Problem >> The full listing, word for word and free of images, is the expected result.

Provided data >>

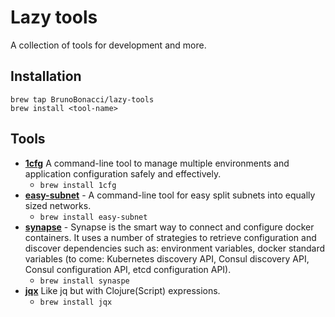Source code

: # Lazy tools

A collection of tools for development and more.


## Installation

    brew tap BrunoBonacci/lazy-tools
    brew install <tool-name>

## Tools

  * [**1cfg**](https://github.com/BrunoBonacci/1config) A command-line
    tool to manage multiple environments and application configuration
    safely and effectively.
    - `brew install 1cfg`
  * [**easy-subnet**](https://github.com/BrunoBonacci/easy-subnet) - A
    command-line tool for easy split subnets into equally sized
    networks.
    - `brew install easy-subnet`
  * [**synapse**](https://github.com/BrunoBonacci/synapse) - Synapse
    is the smart way to connect and configure docker containers. It
    uses a number of strategies to retrieve configuration and discover
    dependencies such as: environment variables, docker standard
    variables (to come: Kubernetes discovery API, Consul discovery
    API, Consul configuration API, etcd configuration API).
    - `brew install synaspe`
  * [**jqx**](./doc/jqx/README.md) Like jq but with Clojure(Script)
    expressions.
    - `brew install jqx`
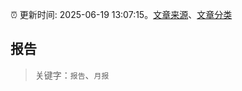 :alarm_clock: 更新时间: 2025-06-19 13:07:15。[文章来源](/README.md)、[文章分类](/TAGS.md)

## 报告


> 关键字：`报告`、`月报`



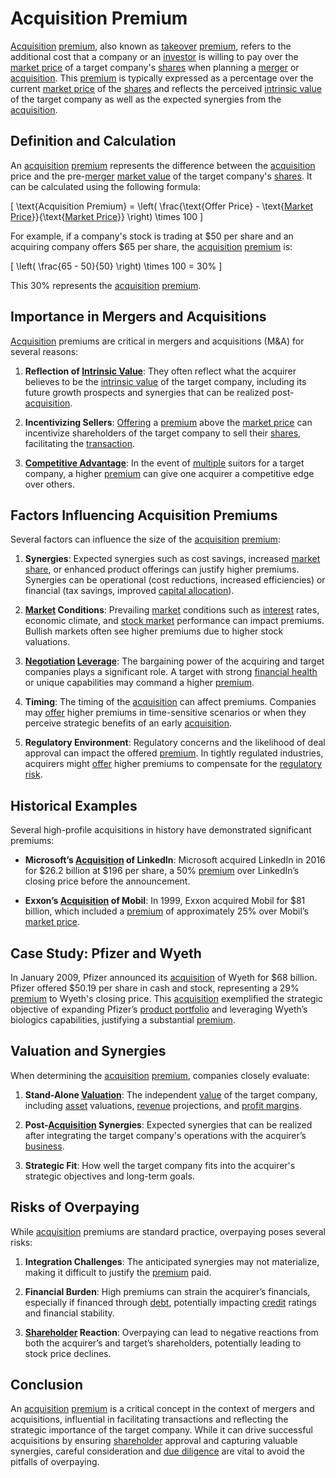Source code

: # Acquisition Premium

[Acquisition](../a/acquisition.md) [premium](../p/premium.md), also known as [takeover](../t/takeover.md) [premium](../p/premium.md), refers to the additional cost that a company or an [investor](../i/investor.md) is willing to pay over the [market price](../m/market_price.md) of a target company's [shares](../s/shares.md) when planning a [merger](../m/merger.md) or [acquisition](../a/acquisition.md). This [premium](../p/premium.md) is typically expressed as a percentage over the current [market price](../m/market_price.md) of the [shares](../s/shares.md) and reflects the perceived [intrinsic value](../i/intrinsic_value.md) of the target company as well as the expected synergies from the [acquisition](../a/acquisition.md).

## Definition and Calculation

An [acquisition](../a/acquisition.md) [premium](../p/premium.md) represents the difference between the [acquisition](../a/acquisition.md) price and the pre-[merger](../m/merger.md) [market value](../m/market_value.md) of the target company's [shares](../s/shares.md). It can be calculated using the following formula:

\[ \text{Acquisition Premium} = \left( \frac{\text{Offer Price} - \text{[Market Price](../m/market_price.md)}}{\text{[Market Price](../m/market_price.md)}} \right) \times 100 \]

For example, if a company's stock is trading at $50 per share and an acquiring company offers $65 per share, the [acquisition](../a/acquisition.md) [premium](../p/premium.md) is:

\[ \left( \frac{65 - 50}{50} \right) \times 100 = 30\% \]

This 30% represents the [acquisition](../a/acquisition.md) [premium](../p/premium.md).

## Importance in Mergers and Acquisitions

[Acquisition](../a/acquisition.md) premiums are critical in mergers and acquisitions (M&A) for several reasons:

1. **Reflection of [Intrinsic Value](../i/intrinsic_value.md)**: They often reflect what the acquirer believes to be the [intrinsic value](../i/intrinsic_value.md) of the target company, including its future growth prospects and synergies that can be realized post-[acquisition](../a/acquisition.md).
  
2. **Incentivizing Sellers**: [Offering](../o/offering.md) a [premium](../p/premium.md) above the [market price](../m/market_price.md) can incentivize shareholders of the target company to sell their [shares](../s/shares.md), facilitating the [transaction](../t/transaction.md).

3. **[Competitive Advantage](../c/competitive_advantage.md)**: In the event of [multiple](../m/multiple.md) suitors for a target company, a higher [premium](../p/premium.md) can give one acquirer a competitive edge over others.

## Factors Influencing Acquisition Premiums

Several factors can influence the size of the [acquisition](../a/acquisition.md) [premium](../p/premium.md):

1. **Synergies**: Expected synergies such as cost savings, increased [market share](../m/market_share.md), or enhanced product offerings can justify higher premiums. Synergies can be operational (cost reductions, increased efficiencies) or financial (tax savings, improved [capital allocation](../c/capital_allocation.md)).

2. **[Market](../m/market.md) Conditions**: Prevailing [market](../m/market.md) conditions such as [interest](../i/interest.md) rates, economic climate, and [stock market](../s/stock_market.md) performance can impact premiums. Bullish markets often see higher premiums due to higher stock valuations.

3. **[Negotiation](../n/negotiation.md) [Leverage](../l/leverage.md)**: The bargaining power of the acquiring and target companies plays a significant role. A target with strong [financial health](../f/financial_health.md) or unique capabilities may command a higher [premium](../p/premium.md).

4. **Timing**: The timing of the [acquisition](../a/acquisition.md) can affect premiums. Companies may [offer](../o/offer.md) higher premiums in time-sensitive scenarios or when they perceive strategic benefits of an early [acquisition](../a/acquisition.md).

5. **Regulatory Environment**: Regulatory concerns and the likelihood of deal approval can impact the offered [premium](../p/premium.md). In tightly regulated industries, acquirers might [offer](../o/offer.md) higher premiums to compensate for the [regulatory risk](../r/regulatory_risk.md).

## Historical Examples

Several high-profile acquisitions in history have demonstrated significant premiums:

- **Microsoft’s [Acquisition](../a/acquisition.md) of LinkedIn**: Microsoft acquired LinkedIn in 2016 for $26.2 billion at $196 per share, a 50% [premium](../p/premium.md) over LinkedIn’s closing price before the announcement.

- **Exxon’s [Acquisition](../a/acquisition.md) of Mobil**: In 1999, Exxon acquired Mobil for $81 billion, which included a [premium](../p/premium.md) of approximately 25% over Mobil’s [market price](../m/market_price.md).

## Case Study: Pfizer and Wyeth

In January 2009, Pfizer announced its [acquisition](../a/acquisition.md) of Wyeth for $68 billion. Pfizer offered $50.19 per share in cash and stock, representing a 29% [premium](../p/premium.md) to Wyeth's closing price. This [acquisition](../a/acquisition.md) exemplified the strategic objective of expanding Pfizer’s [product portfolio](../p/product_portfolio.md) and leveraging Wyeth’s biologics capabilities, justifying a substantial [premium](../p/premium.md).

## Valuation and Synergies

When determining the [acquisition](../a/acquisition.md) [premium](../p/premium.md), companies closely evaluate:

1. **Stand-Alone [Valuation](../v/valuation.md)**: The independent [value](../v/value.md) of the target company, including [asset](../a/asset.md) valuations, [revenue](../r/revenue.md) projections, and [profit margins](../p/profit_margins_in_trading.md).

2. **Post-[Acquisition](../a/acquisition.md) Synergies**: Expected synergies that can be realized after integrating the target company's operations with the acquirer’s [business](../b/business.md).

3. **Strategic Fit**: How well the target company fits into the acquirer's strategic objectives and long-term goals.

## Risks of Overpaying

While [acquisition](../a/acquisition.md) premiums are standard practice, overpaying poses several risks:

1. **Integration Challenges**: The anticipated synergies may not materialize, making it difficult to justify the [premium](../p/premium.md) paid.

2. **Financial Burden**: High premiums can strain the acquirer’s financials, especially if financed through [debt](../d/debt.md), potentially impacting [credit](../c/credit.md) ratings and financial stability.

3. **[Shareholder](../s/shareholder.md) Reaction**: Overpaying can lead to negative reactions from both the acquirer’s and target’s shareholders, potentially leading to stock price declines.

## Conclusion

An [acquisition](../a/acquisition.md) [premium](../p/premium.md) is a critical concept in the context of mergers and acquisitions, influential in facilitating transactions and reflecting the strategic importance of the target company. While it can drive successful acquisitions by ensuring [shareholder](../s/shareholder.md) approval and capturing valuable synergies, careful consideration and [due diligence](../d/due_diligence.md) are vital to avoid the pitfalls of overpaying.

Expected answer >>
Source code

: # Lazy tools

A collection of tools for development and more.


## Installation

    brew tap BrunoBonacci/lazy-tools
    brew install <tool-name>

## Tools

  * [**1cfg**](https://github.com/BrunoBonacci/1config) A command-line
    tool to manage multiple environments and application configuration
    safely and effectively.
    - `brew install 1cfg`
  * [**easy-subnet**](https://github.com/BrunoBonacci/easy-subnet) - A
    command-line tool for easy split subnets into equally sized
    networks.
    - `brew install easy-subnet`
  * [**synapse**](https://github.com/BrunoBonacci/synapse) - Synapse
    is the smart way to connect and configure docker containers. It
    uses a number of strategies to retrieve configuration and discover
    dependencies such as: environment variables, docker standard
    variables (to come: Kubernetes discovery API, Consul discovery
    API, Consul configuration API, etcd configuration API).
    - `brew install synaspe`
  * [**jqx**](./doc/jqx/README.md) Like jq but with Clojure(Script)
    expressions.
    - `brew install jqx`
 :alarm_clock: 更新时间: 2025-06-19 13:07:15。[文章来源](/README.md)、[文章分类](/TAGS.md)

## 报告


> 关键字：`报告`、`月报`



Source code

: # Acquisition Premium

[Acquisition](../a/acquisition.md) [premium](../p/premium.md), also known as [takeover](../t/takeover.md) [premium](../p/premium.md), refers to the additional cost that a company or an [investor](../i/investor.md) is willing to pay over the [market price](../m/market_price.md) of a target company's [shares](../s/shares.md) when planning a [merger](../m/merger.md) or [acquisition](../a/acquisition.md). This [premium](../p/premium.md) is typically expressed as a percentage over the current [market price](../m/market_price.md) of the [shares](../s/shares.md) and reflects the perceived [intrinsic value](../i/intrinsic_value.md) of the target company as well as the expected synergies from the [acquisition](../a/acquisition.md).

## Definition and Calculation

An [acquisition](../a/acquisition.md) [premium](../p/premium.md) represents the difference between the [acquisition](../a/acquisition.md) price and the pre-[merger](../m/merger.md) [market value](../m/market_value.md) of the target company's [shares](../s/shares.md). It can be calculated using the following formula:

\[ \text{Acquisition Premium} = \left( \frac{\text{Offer Price} - \text{[Market Price](../m/market_price.md)}}{\text{[Market Price](../m/market_price.md)}} \right) \times 100 \]

For example, if a company's stock is trading at $50 per share and an acquiring company offers $65 per share, the [acquisition](../a/acquisition.md) [premium](../p/premium.md) is:

\[ \left( \frac{65 - 50}{50} \right) \times 100 = 30\% \]

This 30% represents the [acquisition](../a/acquisition.md) [premium](../p/premium.md).

## Importance in Mergers and Acquisitions

[Acquisition](../a/acquisition.md) premiums are critical in mergers and acquisitions (M&A) for several reasons:

1. **Reflection of [Intrinsic Value](../i/intrinsic_value.md)**: They often reflect what the acquirer believes to be the [intrinsic value](../i/intrinsic_value.md) of the target company, including its future growth prospects and synergies that can be realized post-[acquisition](../a/acquisition.md).
  
2. **Incentivizing Sellers**: [Offering](../o/offering.md) a [premium](../p/premium.md) above the [market price](../m/market_price.md) can incentivize shareholders of the target company to sell their [shares](../s/shares.md), facilitating the [transaction](../t/transaction.md).

3. **[Competitive Advantage](../c/competitive_advantage.md)**: In the event of [multiple](../m/multiple.md) suitors for a target company, a higher [premium](../p/premium.md) can give one acquirer a competitive edge over others.

## Factors Influencing Acquisition Premiums

Several factors can influence the size of the [acquisition](../a/acquisition.md) [premium](../p/premium.md):

1. **Synergies**: Expected synergies such as cost savings, increased [market share](../m/market_share.md), or enhanced product offerings can justify higher premiums. Synergies can be operational (cost reductions, increased efficiencies) or financial (tax savings, improved [capital allocation](../c/capital_allocation.md)).

2. **[Market](../m/market.md) Conditions**: Prevailing [market](../m/market.md) conditions such as [interest](../i/interest.md) rates, economic climate, and [stock market](../s/stock_market.md) performance can impact premiums. Bullish markets often see higher premiums due to higher stock valuations.

3. **[Negotiation](../n/negotiation.md) [Leverage](../l/leverage.md)**: The bargaining power of the acquiring and target companies plays a significant role. A target with strong [financial health](../f/financial_health.md) or unique capabilities may command a higher [premium](../p/premium.md).

4. **Timing**: The timing of the [acquisition](../a/acquisition.md) can affect premiums. Companies may [offer](../o/offer.md) higher premiums in time-sensitive scenarios or when they perceive strategic benefits of an early [acquisition](../a/acquisition.md).

5. **Regulatory Environment**: Regulatory concerns and the likelihood of deal approval can impact the offered [premium](../p/premium.md). In tightly regulated industries, acquirers might [offer](../o/offer.md) higher premiums to compensate for the [regulatory risk](../r/regulatory_risk.md).

## Historical Examples

Several high-profile acquisitions in history have demonstrated significant premiums:

- **Microsoft’s [Acquisition](../a/acquisition.md) of LinkedIn**: Microsoft acquired LinkedIn in 2016 for $26.2 billion at $196 per share, a 50% [premium](../p/premium.md) over LinkedIn’s closing price before the announcement.

- **Exxon’s [Acquisition](../a/acquisition.md) of Mobil**: In 1999, Exxon acquired Mobil for $81 billion, which included a [premium](../p/premium.md) of approximately 25% over Mobil’s [market price](../m/market_price.md).

## Case Study: Pfizer and Wyeth

In January 2009, Pfizer announced its [acquisition](../a/acquisition.md) of Wyeth for $68 billion. Pfizer offered $50.19 per share in cash and stock, representing a 29% [premium](../p/premium.md) to Wyeth's closing price. This [acquisition](../a/acquisition.md) exemplified the strategic objective of expanding Pfizer’s [product portfolio](../p/product_portfolio.md) and leveraging Wyeth’s biologics capabilities, justifying a substantial [premium](../p/premium.md).

## Valuation and Synergies

When determining the [acquisition](../a/acquisition.md) [premium](../p/premium.md), companies closely evaluate:

1. **Stand-Alone [Valuation](../v/valuation.md)**: The independent [value](../v/value.md) of the target company, including [asset](../a/asset.md) valuations, [revenue](../r/revenue.md) projections, and [profit margins](../p/profit_margins_in_trading.md).

2. **Post-[Acquisition](../a/acquisition.md) Synergies**: Expected synergies that can be realized after integrating the target company's operations with the acquirer’s [business](../b/business.md).

3. **Strategic Fit**: How well the target company fits into the acquirer's strategic objectives and long-term goals.

## Risks of Overpaying

While [acquisition](../a/acquisition.md) premiums are standard practice, overpaying poses several risks:

1. **Integration Challenges**: The anticipated synergies may not materialize, making it difficult to justify the [premium](../p/premium.md) paid.

2. **Financial Burden**: High premiums can strain the acquirer’s financials, especially if financed through [debt](../d/debt.md), potentially impacting [credit](../c/credit.md) ratings and financial stability.

3. **[Shareholder](../s/shareholder.md) Reaction**: Overpaying can lead to negative reactions from both the acquirer’s and target’s shareholders, potentially leading to stock price declines.

## Conclusion

An [acquisition](../a/acquisition.md) [premium](../p/premium.md) is a critical concept in the context of mergers and acquisitions, influential in facilitating transactions and reflecting the strategic importance of the target company. While it can drive successful acquisitions by ensuring [shareholder](../s/shareholder.md) approval and capturing valuable synergies, careful consideration and [due diligence](../d/due_diligence.md) are vital to avoid the pitfalls of overpaying.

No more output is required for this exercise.